## What is needed
Exact copy, no pictures: take the lines of the listing below from the first through the one containing "409 356 4.60".

= = = = =

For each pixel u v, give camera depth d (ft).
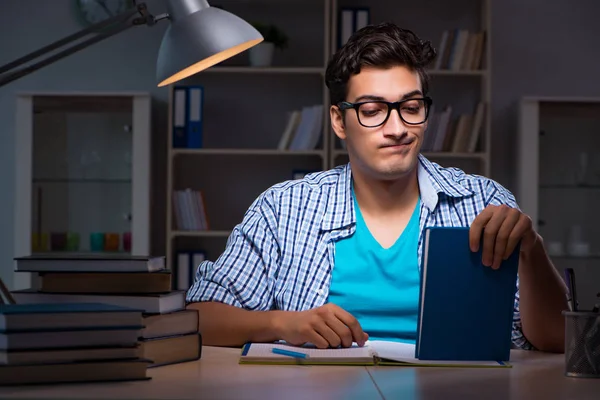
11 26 15.57
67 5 15.57
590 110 14.25
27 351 3.69
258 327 5.19
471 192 6.24
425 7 15.30
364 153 5.70
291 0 15.10
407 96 5.59
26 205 14.35
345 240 6.09
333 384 3.78
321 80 14.69
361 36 5.73
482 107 14.32
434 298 4.47
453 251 4.47
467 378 3.99
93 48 15.52
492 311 4.50
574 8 15.48
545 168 14.29
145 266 4.48
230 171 15.44
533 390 3.67
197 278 6.35
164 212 15.38
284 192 6.39
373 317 5.93
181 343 4.43
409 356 4.60
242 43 5.97
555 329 5.12
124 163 14.40
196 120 14.43
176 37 6.04
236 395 3.49
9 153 15.52
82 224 14.40
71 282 4.52
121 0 15.46
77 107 14.40
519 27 15.47
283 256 6.18
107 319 3.85
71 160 14.42
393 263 5.96
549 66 15.47
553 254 14.24
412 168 5.74
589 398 3.48
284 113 15.40
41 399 3.39
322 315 4.89
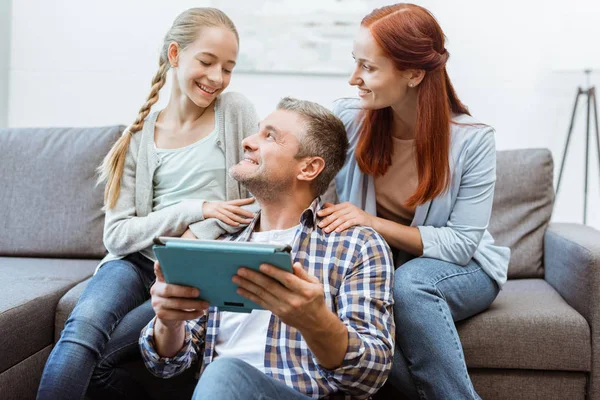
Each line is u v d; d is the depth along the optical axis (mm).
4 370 1881
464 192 1970
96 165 2654
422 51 1822
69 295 2102
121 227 1975
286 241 1647
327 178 1678
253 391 1280
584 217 3051
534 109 3201
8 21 3244
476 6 3170
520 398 1993
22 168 2684
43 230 2627
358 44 1859
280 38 3186
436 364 1724
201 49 1963
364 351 1379
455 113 2035
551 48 3156
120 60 3250
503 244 2516
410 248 1936
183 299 1354
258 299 1283
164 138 2092
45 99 3277
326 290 1546
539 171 2564
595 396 1964
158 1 3215
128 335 1818
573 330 1961
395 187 2014
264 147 1615
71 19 3244
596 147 3205
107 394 1848
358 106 2090
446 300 1856
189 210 1893
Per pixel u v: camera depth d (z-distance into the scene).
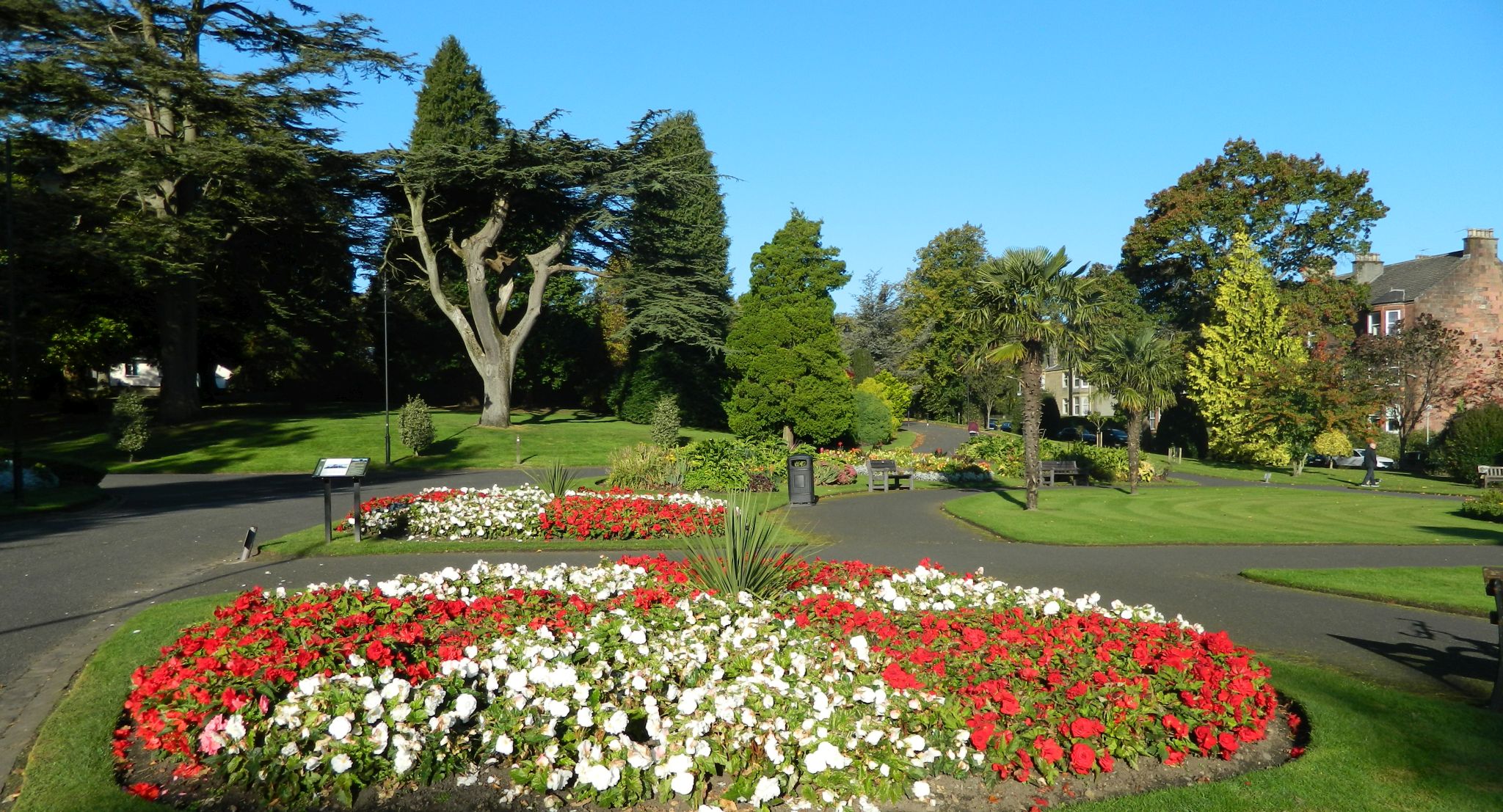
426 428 32.41
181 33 32.00
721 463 24.42
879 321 71.19
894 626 6.66
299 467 30.34
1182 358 47.00
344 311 44.84
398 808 4.51
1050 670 5.75
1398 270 51.38
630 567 8.57
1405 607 10.30
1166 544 15.36
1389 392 38.53
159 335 39.03
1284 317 41.53
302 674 5.06
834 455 31.39
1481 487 31.06
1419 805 4.81
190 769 4.75
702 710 5.07
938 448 41.69
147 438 29.92
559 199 36.56
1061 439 58.81
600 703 5.04
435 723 4.71
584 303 55.59
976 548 14.48
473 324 49.03
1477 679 7.38
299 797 4.51
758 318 41.03
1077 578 11.84
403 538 14.09
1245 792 4.93
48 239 29.06
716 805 4.61
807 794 4.73
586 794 4.62
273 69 31.48
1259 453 39.94
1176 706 5.50
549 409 53.66
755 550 7.93
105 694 6.02
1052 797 4.88
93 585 10.32
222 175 31.02
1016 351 19.75
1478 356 39.59
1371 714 6.23
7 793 4.64
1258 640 8.64
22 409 41.66
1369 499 25.73
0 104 27.11
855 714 5.12
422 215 36.50
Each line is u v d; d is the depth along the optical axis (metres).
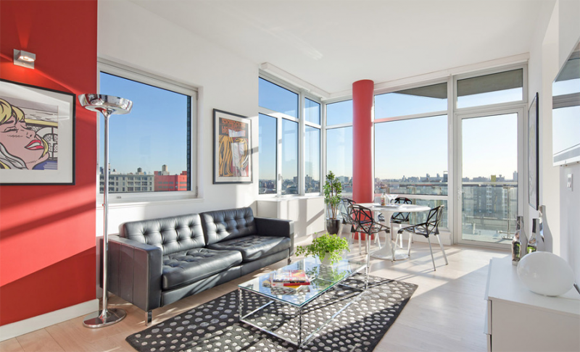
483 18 3.38
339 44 4.02
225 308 2.64
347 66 4.78
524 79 4.51
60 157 2.45
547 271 1.60
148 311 2.32
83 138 2.59
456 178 5.08
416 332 2.24
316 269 2.70
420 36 3.80
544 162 3.15
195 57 3.74
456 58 4.47
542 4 3.09
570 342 1.46
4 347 2.05
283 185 5.56
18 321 2.21
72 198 2.52
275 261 3.58
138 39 3.14
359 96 5.41
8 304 2.18
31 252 2.29
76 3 2.59
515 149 4.62
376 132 5.86
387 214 4.51
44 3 2.39
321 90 5.91
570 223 2.12
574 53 1.71
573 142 1.73
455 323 2.37
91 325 2.32
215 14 3.31
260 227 4.10
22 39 2.27
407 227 4.07
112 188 3.06
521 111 4.55
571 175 2.06
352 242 5.30
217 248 3.28
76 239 2.53
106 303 2.47
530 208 4.03
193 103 3.84
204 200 3.84
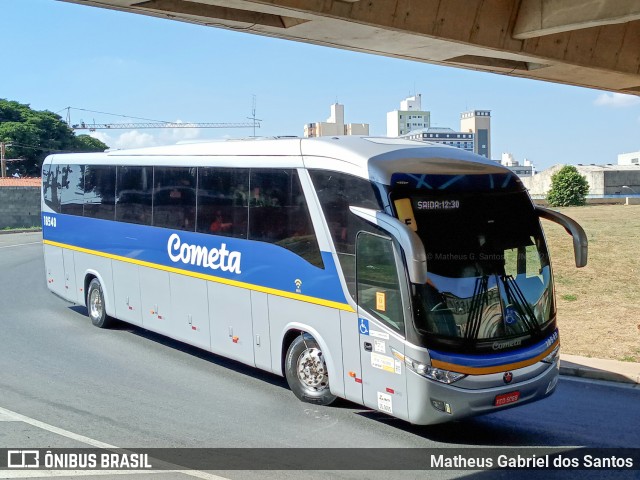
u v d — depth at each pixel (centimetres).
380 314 800
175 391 1005
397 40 1343
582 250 846
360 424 866
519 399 798
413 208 788
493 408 776
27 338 1352
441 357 751
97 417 882
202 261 1108
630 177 8125
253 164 1009
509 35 1432
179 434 821
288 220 944
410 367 759
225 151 1070
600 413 920
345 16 1168
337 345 868
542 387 822
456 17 1334
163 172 1210
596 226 3341
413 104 17200
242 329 1032
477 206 821
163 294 1209
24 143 7375
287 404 946
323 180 887
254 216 1005
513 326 801
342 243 854
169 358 1205
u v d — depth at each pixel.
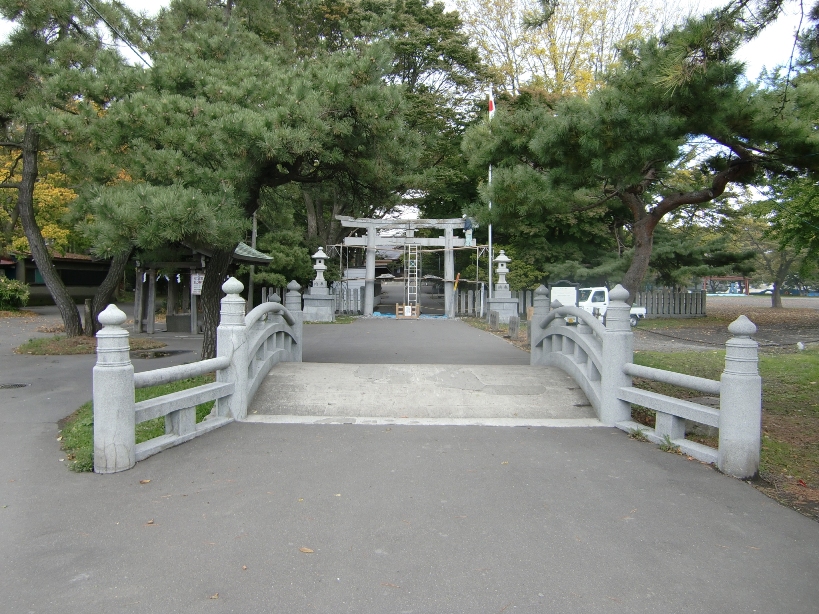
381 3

= = = = =

## Exercise result
For each pixel u v, give camera depth d (ft).
11 26 15.57
67 5 15.57
590 110 14.25
27 351 3.69
258 327 5.19
471 192 6.24
425 7 15.30
364 153 5.70
291 0 15.10
407 96 5.59
26 205 14.35
345 240 6.09
333 384 3.78
321 80 14.69
361 36 5.73
482 107 14.32
434 298 4.47
453 251 4.47
467 378 3.99
93 48 15.52
492 311 4.50
574 8 15.48
545 168 14.29
145 266 4.48
230 171 15.44
533 390 3.67
197 278 6.35
164 212 15.38
284 192 6.39
373 317 5.93
181 343 4.43
409 356 4.60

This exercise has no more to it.